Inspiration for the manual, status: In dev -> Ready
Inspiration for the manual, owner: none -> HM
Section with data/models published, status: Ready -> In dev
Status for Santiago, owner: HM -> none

════

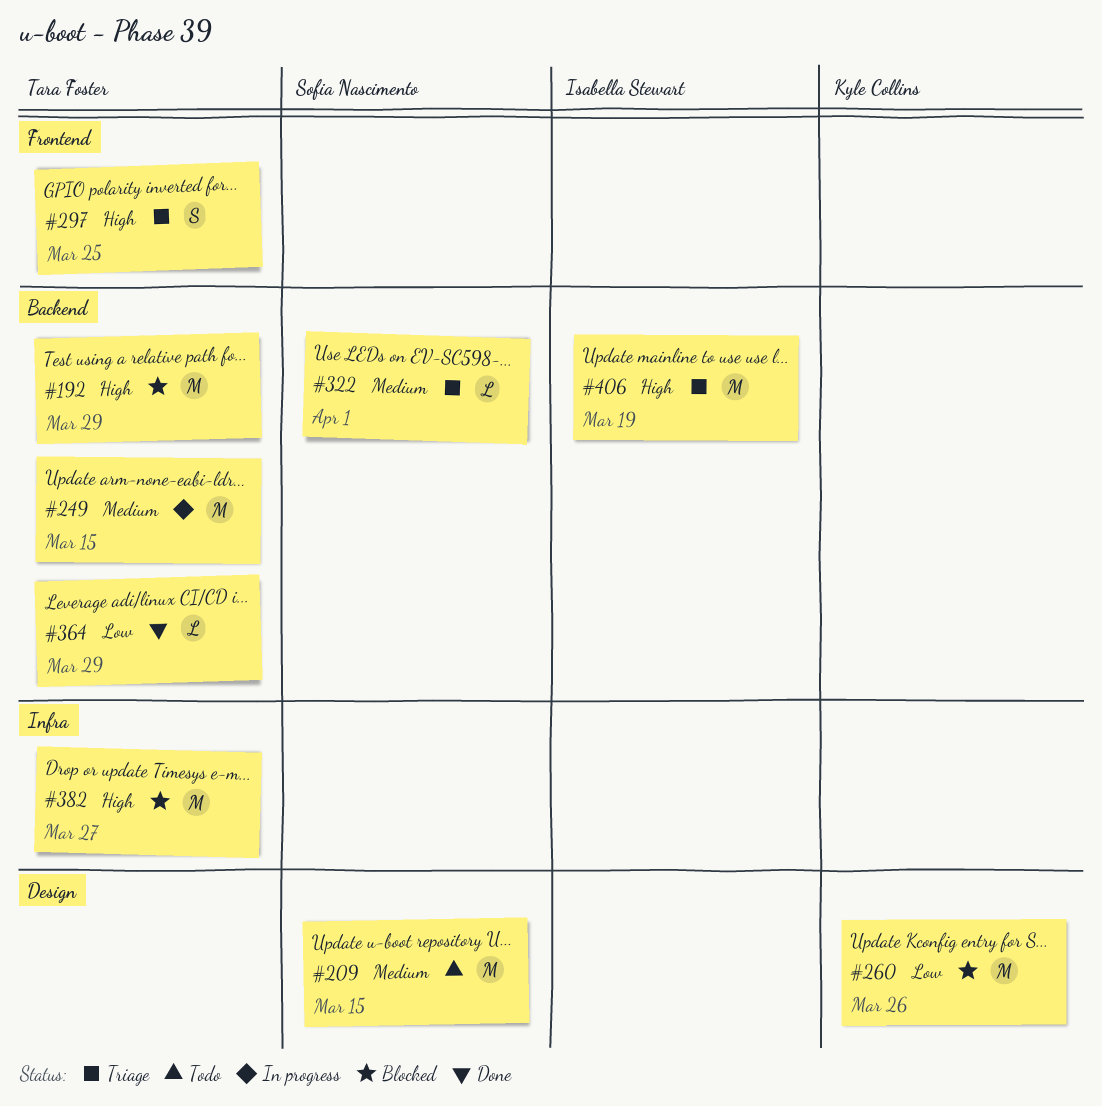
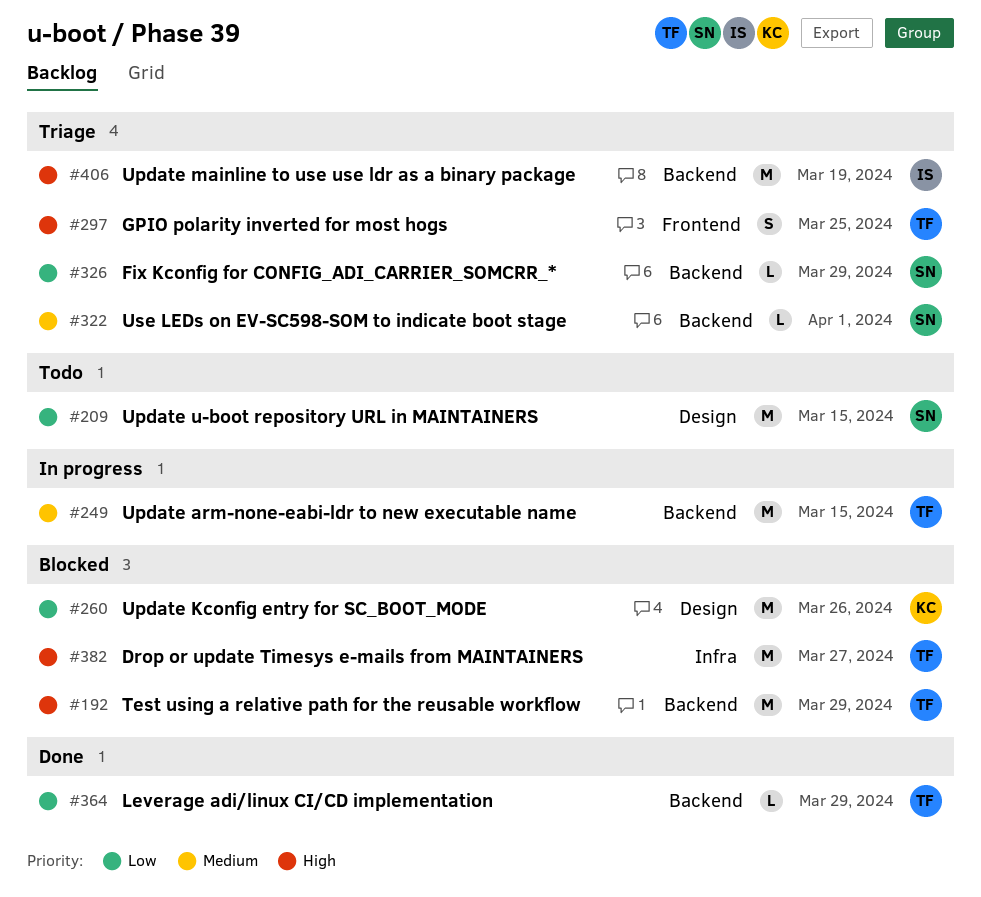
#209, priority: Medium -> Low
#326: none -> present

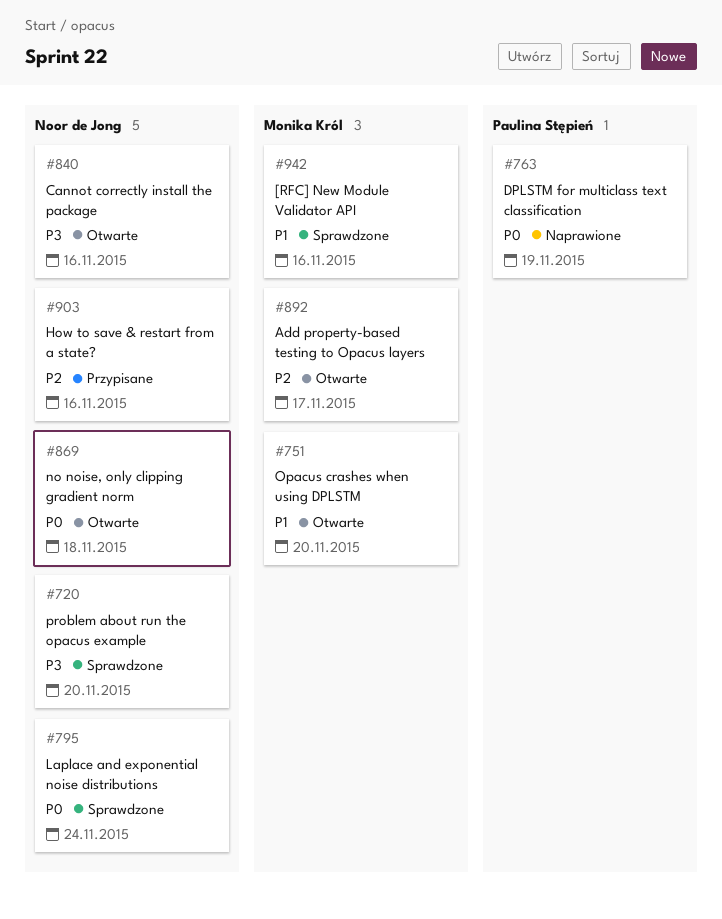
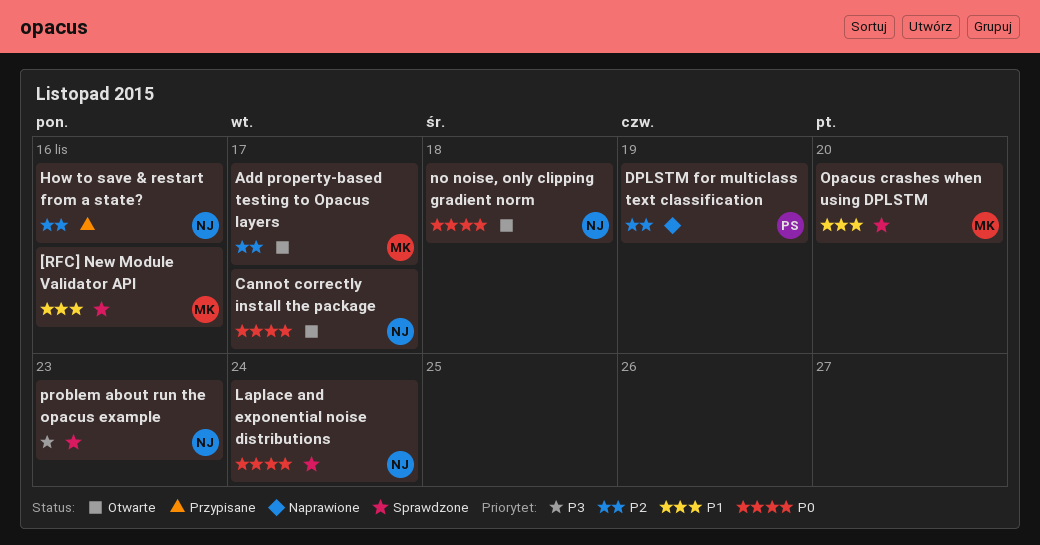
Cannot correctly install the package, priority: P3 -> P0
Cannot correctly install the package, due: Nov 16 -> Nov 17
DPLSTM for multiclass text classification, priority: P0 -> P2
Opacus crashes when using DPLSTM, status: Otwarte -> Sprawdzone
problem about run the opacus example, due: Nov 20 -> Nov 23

════

*Exercise instructions*. All that is wanted is the lines above between the one containing "#209, priority: Medium -> Low" and the one containing "problem about run", inclusive, restated word for word, with pictures omitted.

*Reply to the task*.
#209, priority: Medium -> Low
#326: none -> present

Cannot correctly install the package, priority: P3 -> P0
Cannot correctly install the package, due: Nov 16 -> Nov 17
DPLSTM for multiclass text classification, priority: P0 -> P2
Opacus crashes when using DPLSTM, status: Otwarte -> Sprawdzone
problem about run the opacus example, due: Nov 20 -> Nov 23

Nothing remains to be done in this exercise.